O Bitcoin recuou abaixo dos US$ 63 mil nesta quinta-feira (18) e chegou a operar na faixa dos US$ 62 mil. A queda aconteceu em meio à escalada das tensões geopolíticas no Oriente Médio. O conflito provocou uma onda de liquidações no mercado de criptomoedas.
Por que o Bitcoin e o mercado cripto estão em queda?
O preço do Bitcoin registrou uma queda de 4,87%, chegando a US$ 62.601,58 no momento da publicação. O recuo aconteceu apesar do avanço das ações militares israelenses no sul do Líbano. A escalada ocorreu apesar de um Memorando de Entendimento ter sido firmado entre os Estados Unidos e o Irã com o objetivo de limitar os combates na região.

Dados da CoinGlass indicam que, durante a queda do mercado cripto, traders perderam cerca de US$ 580 milhões.
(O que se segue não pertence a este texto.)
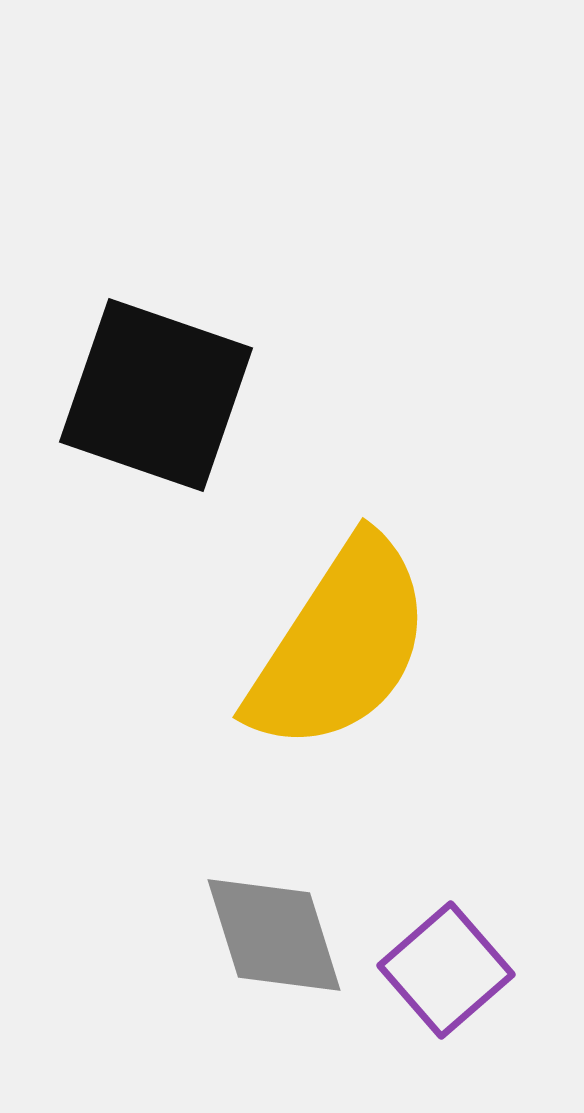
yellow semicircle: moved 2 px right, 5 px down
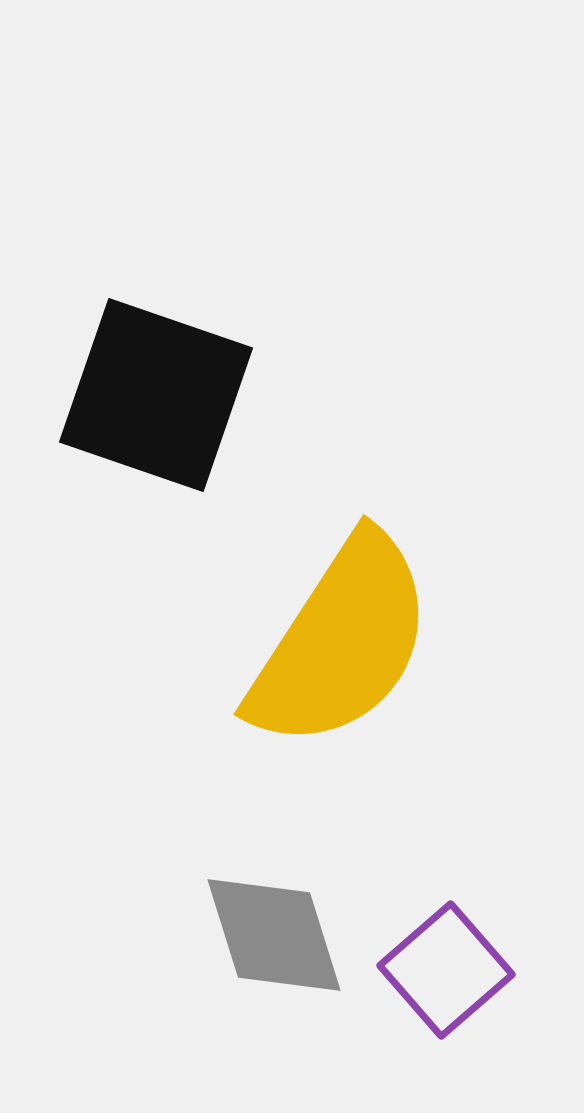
yellow semicircle: moved 1 px right, 3 px up
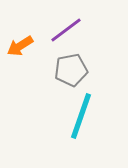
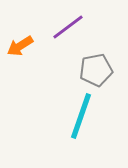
purple line: moved 2 px right, 3 px up
gray pentagon: moved 25 px right
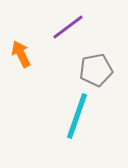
orange arrow: moved 1 px right, 8 px down; rotated 96 degrees clockwise
cyan line: moved 4 px left
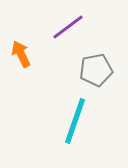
cyan line: moved 2 px left, 5 px down
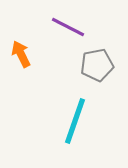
purple line: rotated 64 degrees clockwise
gray pentagon: moved 1 px right, 5 px up
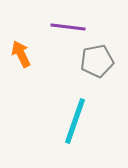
purple line: rotated 20 degrees counterclockwise
gray pentagon: moved 4 px up
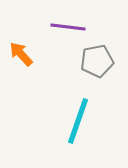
orange arrow: rotated 16 degrees counterclockwise
cyan line: moved 3 px right
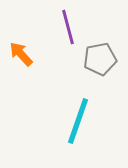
purple line: rotated 68 degrees clockwise
gray pentagon: moved 3 px right, 2 px up
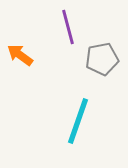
orange arrow: moved 1 px left, 1 px down; rotated 12 degrees counterclockwise
gray pentagon: moved 2 px right
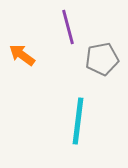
orange arrow: moved 2 px right
cyan line: rotated 12 degrees counterclockwise
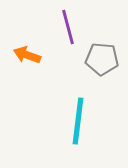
orange arrow: moved 5 px right; rotated 16 degrees counterclockwise
gray pentagon: rotated 16 degrees clockwise
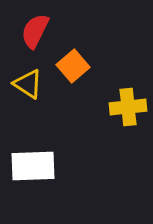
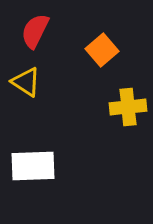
orange square: moved 29 px right, 16 px up
yellow triangle: moved 2 px left, 2 px up
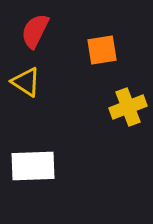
orange square: rotated 32 degrees clockwise
yellow cross: rotated 15 degrees counterclockwise
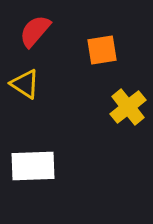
red semicircle: rotated 15 degrees clockwise
yellow triangle: moved 1 px left, 2 px down
yellow cross: rotated 18 degrees counterclockwise
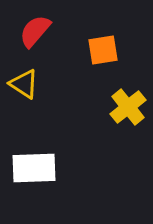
orange square: moved 1 px right
yellow triangle: moved 1 px left
white rectangle: moved 1 px right, 2 px down
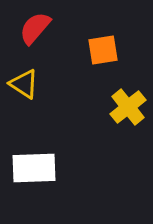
red semicircle: moved 3 px up
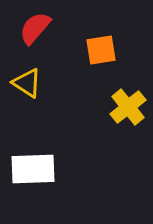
orange square: moved 2 px left
yellow triangle: moved 3 px right, 1 px up
white rectangle: moved 1 px left, 1 px down
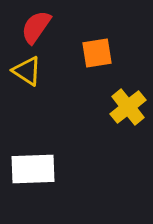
red semicircle: moved 1 px right, 1 px up; rotated 6 degrees counterclockwise
orange square: moved 4 px left, 3 px down
yellow triangle: moved 12 px up
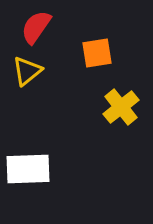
yellow triangle: rotated 48 degrees clockwise
yellow cross: moved 7 px left
white rectangle: moved 5 px left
O total de liquidações chegou a US$ 579,43 milhões nas últimas 24 horas, sendo US$ 496,62 milhões em posições compradas (long) e US$ 82,81 milhões em posições vendidas (short). Ao todo, mais de 139 mil traders foram liquidados nesse período.
O Bitcoin liderou o ranking de liquidações, com aproximadamente US$ 191,49 milhões em posições encerradas. Esse fato pode ter contribuído para aprofundar a queda do preço do BTC. Enquanto isso, o Ethereum acumulou US$ 135,46 milhões em liquidações. O token HYPE registrou US$ 17,79 milhões, enquanto XRP, SOL e ADA também apresentaram liquidações expressivas.
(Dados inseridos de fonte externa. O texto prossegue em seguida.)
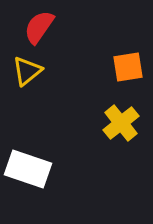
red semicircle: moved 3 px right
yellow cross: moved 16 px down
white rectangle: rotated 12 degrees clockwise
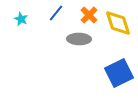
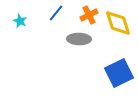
orange cross: rotated 18 degrees clockwise
cyan star: moved 1 px left, 2 px down
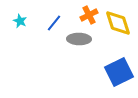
blue line: moved 2 px left, 10 px down
blue square: moved 1 px up
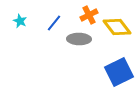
yellow diamond: moved 1 px left, 4 px down; rotated 20 degrees counterclockwise
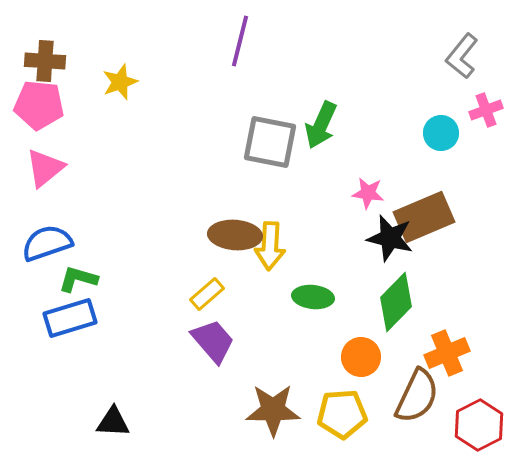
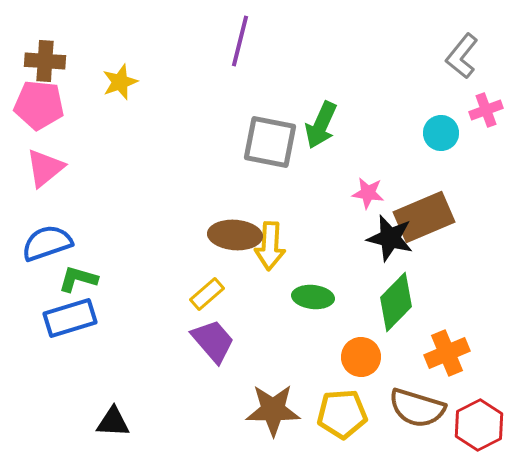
brown semicircle: moved 12 px down; rotated 82 degrees clockwise
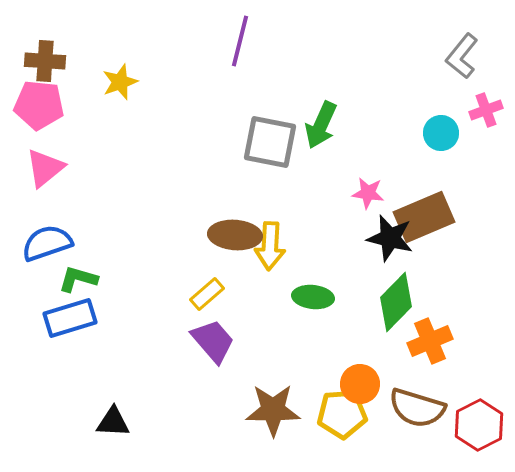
orange cross: moved 17 px left, 12 px up
orange circle: moved 1 px left, 27 px down
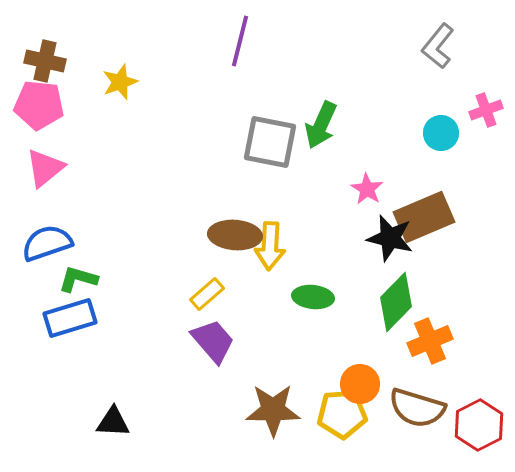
gray L-shape: moved 24 px left, 10 px up
brown cross: rotated 9 degrees clockwise
pink star: moved 1 px left, 4 px up; rotated 24 degrees clockwise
Guerra Israel-Líbano se intensifica apesar do acordo EUA-Irã
O mercado cripto recuou enquanto a cascata de liquidações ganhou força por conta do conflito no Oriente Médio. Segundo a mídia estatal libanesa, uma pessoa morreu em um ataque de drone israelense no sul do Líbano logo após a assinatura do acordo. Do outro lado, as forças israelenses informaram a morte de um de seus soldados e outros sete feridos na mesma região na noite anterior.
Israel sinalizou que manterá suas operações militares no sul do Líbano. O exército israelense afirmou estar tomando medidas para “eliminar ameaças” fora de sua zona de segurança e divulgou um mapa de uma zona tampão que se estende por cerca de 10 quilômetros em território libanês. Além disso, o exército declarou que continuará enviando soldados à região para “eliminar ameaças e fortalecer a defesa dos residentes do norte de Israel”.
Uma fonte militar israelense também pediu coordenação com as Forças Armadas do Líbano e orientou a população a se manter afastada da zona de segurança em razão das operações em curso.
O primeiro-ministro israelense, Benjamin Netanyahu, havia sinalizado que o acordo EUA-Irã não afeta Israel. Vale contextualizar que o memorando assinado pelos dois países prevê o “término imediato e permanente das operações militares em todas as frentes, incluindo no Líbano”. Ou seja, com ambos os lados comprometidos a não tomar ações militares um contra o outro.